Over the years I have kept in touch with some planners trying to convince them of the possible impacts on CBDs (including significant reduction in demand for office space) of massive amounts of telecommuting. The general reaction was skepticism since, according to the planners, cities had always been structured as centers with expanding series of rings for business and residential use.

From the beginning, my strategy for “inciting” telecommuting was to pick exemplars that would influence others to try it. So, hearing the reluctance of the planners, I shrugged and figured that the acceptance of telecommuting would be slow enough that individual cities might adapt to the telecommuting-induced flow of jobs from center to regional and local concentrations.

Near-instant dispersion

There was a slow but steady increase in the number of telecommuters worldwide in the 1980s through the 2010s, all according to my long range forecasts. This was mostly due to adoption by some major employers and many smaller concerns. All of these had reasonable times to prepare and adapt their organizations for the new ways of working.

Then came Covid-19. Widespread contagion or fears of it. Everybody out of the office! Our lives are at stake! Little to no time to adapt. CBDs became overnight wastelands. The office workers, the customers of many small support businesses in the CBDs, all gone. CBD office occupancy plummeted. Never to return?

This lasted two years or more. It also provided a worldwide demonstration that telecommuting works (whatever name it’s given) as well as an enforced training period for organizations to learn how to manage it. Management discovered that productivity went up, turnover rate went down, as did operating costs (except maintenance of unused office space). Telecommuters discovered that they really liked it and would fain return to the old office full time. Working away was good!

The renaissance?

But there were problems as well. Senior management, accustomed to the hierarchical rules of order, insisted that everyone return to the office full time, as BC (Before Covid). Realtors, and office property owners, and their banks saw visions of imminent bankruptcy unless everyone returned to the office.

So far, the great post-covid total return hasn’t happened. Sure, many telecommuters have discovered that part time return is good for keeping in touch and for getting organized for new projects. But full time in the office? No way. It’s still too easy to find a job where full-time office presence is not the thing. So, currently, CBD office occupancy in big cities is running somewhere between 40% and 60% and only slowly increasing, if at all. Even when there is partial return it tends to be in Tuesdays through Thursdays rather than full week occupancy.

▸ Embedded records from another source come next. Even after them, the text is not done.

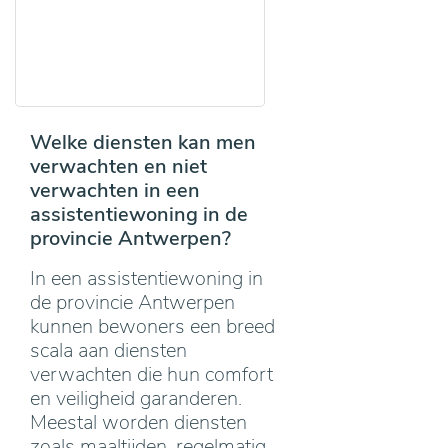
Welke diensten kan men
verwachten en niet
verwachten in een
assistentiewoning in de
provincie Antwerpen?
In een assistentiewoning in
de provincie Antwerpen
kunnen bewoners een breed
scala aan diensten
verwachten die hun comfort
en veiligheid garanderen.
Meestal worden diensten
zoals maaltijden, regelmatig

Some of this movement by telecommuters may be switching to regional centers, both for uses of nearby office space for working meetings with colleagues and general personal uses. This may also produce shifts of service businesses to this centers. There isn’t good data on this that’s readily available.

As a counterexample, The Financial Times ran a story on 26 June titled: “HSBC exit a sign of Canary Wharf’s post-pandemic woes“. It focuses on the moves of business from a regional center of London, Canary Wharf, to The City in London’s center. This is largely a result of telecommuting producing lower demand for office space, but in the regional center rather than in the lately-bereft City. So the CBD gets partial recovery but at the expanse of the R(egional)BD.

Either way, there is a net loss of daily office occupancy in the city. That means a net loss of jobs serving those missing occupants unless the businesses providing those services disperse to wherever the telecommuters live.

As I’ve mentioned earlier, other survival options are available in CBDs but they take time and money to implement. The challenge now for CBDs is to turn that lower demand for offices into higher, and more lucrative demand for . . . what? Meanwhile, jobs and livelihoods are still in flux.